— BEGIN Given text —

Have you ever wondered how much more it costs to operate an office building in New York City, compared to Salt Lake City? Wonder no more.
The Building Owners and Managers Association (BOMA) International, using the data found in its 2018 Office Experience Exchange Report (Office EER), has compiled a list of the most and least expensive private sector office markets in the United States based on total operating expenses.
Total operating expenses incorporate all expenses incurred to operate office buildings, including utilities, repairs and maintenance, roads and grounds, cleaning, administration, and security. New York City tops the list at $12.95 per square foot (psf), followed by San Francisco at $11.85 psf and Washington, DC at $11.43 psf. Boston appears on the list for the first time in five years, and Oakland, CA, is also a newcomer to the list—likely driven by the high cost of nearby San Francisco.

— END Given text —

**Direction A**
In the office operating costs text, which city ranks second, and what is its cost per square foot?
The text and the entries come from separate sources.

— BEGIN The data —

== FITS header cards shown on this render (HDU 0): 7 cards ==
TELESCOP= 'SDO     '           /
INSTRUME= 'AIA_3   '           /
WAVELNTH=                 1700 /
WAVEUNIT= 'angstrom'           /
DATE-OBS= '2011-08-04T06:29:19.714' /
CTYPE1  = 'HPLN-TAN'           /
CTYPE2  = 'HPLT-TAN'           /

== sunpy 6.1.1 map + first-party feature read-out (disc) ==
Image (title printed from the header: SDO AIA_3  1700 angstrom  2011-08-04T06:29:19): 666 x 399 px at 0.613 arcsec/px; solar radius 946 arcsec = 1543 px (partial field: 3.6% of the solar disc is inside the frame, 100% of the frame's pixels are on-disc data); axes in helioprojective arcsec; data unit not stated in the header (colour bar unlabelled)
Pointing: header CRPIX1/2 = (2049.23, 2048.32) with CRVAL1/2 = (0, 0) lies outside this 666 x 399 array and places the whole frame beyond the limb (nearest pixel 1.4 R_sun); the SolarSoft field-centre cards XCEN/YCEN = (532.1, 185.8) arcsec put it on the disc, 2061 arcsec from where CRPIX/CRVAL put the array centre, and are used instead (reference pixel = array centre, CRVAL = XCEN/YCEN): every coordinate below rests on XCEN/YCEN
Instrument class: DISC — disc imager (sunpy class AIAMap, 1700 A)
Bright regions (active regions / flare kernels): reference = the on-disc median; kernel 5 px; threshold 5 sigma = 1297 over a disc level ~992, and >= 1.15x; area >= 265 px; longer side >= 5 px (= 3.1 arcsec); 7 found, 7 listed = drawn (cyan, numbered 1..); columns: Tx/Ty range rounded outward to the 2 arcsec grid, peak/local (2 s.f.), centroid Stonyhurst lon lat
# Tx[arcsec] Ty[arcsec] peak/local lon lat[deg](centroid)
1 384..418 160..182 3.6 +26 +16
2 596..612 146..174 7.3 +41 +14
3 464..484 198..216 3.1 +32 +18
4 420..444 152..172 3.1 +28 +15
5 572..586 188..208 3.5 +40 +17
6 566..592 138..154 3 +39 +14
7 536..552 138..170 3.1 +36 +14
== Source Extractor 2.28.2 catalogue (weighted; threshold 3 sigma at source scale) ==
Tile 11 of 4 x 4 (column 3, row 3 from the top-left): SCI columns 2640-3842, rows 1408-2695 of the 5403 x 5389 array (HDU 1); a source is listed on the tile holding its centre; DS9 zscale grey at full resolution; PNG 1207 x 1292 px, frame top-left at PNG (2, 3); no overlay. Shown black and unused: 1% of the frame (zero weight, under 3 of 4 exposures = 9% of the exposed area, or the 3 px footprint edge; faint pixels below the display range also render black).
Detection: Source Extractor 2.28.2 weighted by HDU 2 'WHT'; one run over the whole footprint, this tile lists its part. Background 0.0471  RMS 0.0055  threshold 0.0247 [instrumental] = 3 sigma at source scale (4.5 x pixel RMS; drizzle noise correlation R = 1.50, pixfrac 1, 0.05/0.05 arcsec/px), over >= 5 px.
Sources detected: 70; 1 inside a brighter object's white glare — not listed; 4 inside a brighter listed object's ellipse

— END The data —

**Direction B**
Rewrite the entries as a numbered list, skipping blank lines, starting at the line that contains "Instrument class: DISC" and ending at the last line of the entries.

**Task result A**
San Francisco, at $11.85 per square foot.

**Task result B**
1. Instrument class: DISC — disc imager (sunpy class AIAMap, 1700 A)
2. Bright regions (active regions / flare kernels): reference = the on-disc median; kernel 5 px; threshold 5 sigma = 1297 over a disc level ~992, and >= 1.15x; area >= 265 px; longer side >= 5 px (= 3.1 arcsec); 7 found, 7 listed = drawn (cyan, numbered 1..); columns: Tx/Ty range rounded outward to the 2 arcsec grid, peak/local (2 s.f.), centroid Stonyhurst lon lat
3. # Tx[arcsec] Ty[arcsec] peak/local lon lat[deg](centroid)
4. 1 384..418 160..182 3.6 +26 +16
5. 2 596..612 146..174 7.3 +41 +14
6. 3 464..484 198..216 3.1 +32 +18
7. 4 420..444 152..172 3.1 +28 +15
8. 5 572..586 188..208 3.5 +40 +17
9. 6 566..592 138..154 3 +39 +14
10. 7 536..552 138..170 3.1 +36 +14
11. == Source Extractor 2.28.2 catalogue (weighted; threshold 3 sigma at source scale) ==
12. Tile 11 of 4 x 4 (column 3, row 3 from the top-left): SCI columns 2640-3842, rows 1408-2695 of the 5403 x 5389 array (HDU 1); a source is listed on the tile holding its centre; DS9 zscale grey at full resolution; PNG 1207 x 1292 px, frame top-left at PNG (2, 3); no overlay. Shown black and unused: 1% of the frame (zero weight, under 3 of 4 exposures = 9% of the exposed area, or the 3 px footprint edge; faint pixels below the display range also render black).
13. Detection: Source Extractor 2.28.2 weighted by HDU 2 'WHT'; one run over the whole footprint, this tile lists its part. Background 0.0471  RMS 0.0055  threshold 0.0247 [instrumental] = 3 sigma at source scale (4.5 x pixel RMS; drizzle noise correlation R = 1.50, pixfrac 1, 0.05/0.05 arcsec/px), over >= 5 px.
14. Sources detected: 70; 1 inside a brighter object's white glare — not listed; 4 inside a brighter listed object's ellipse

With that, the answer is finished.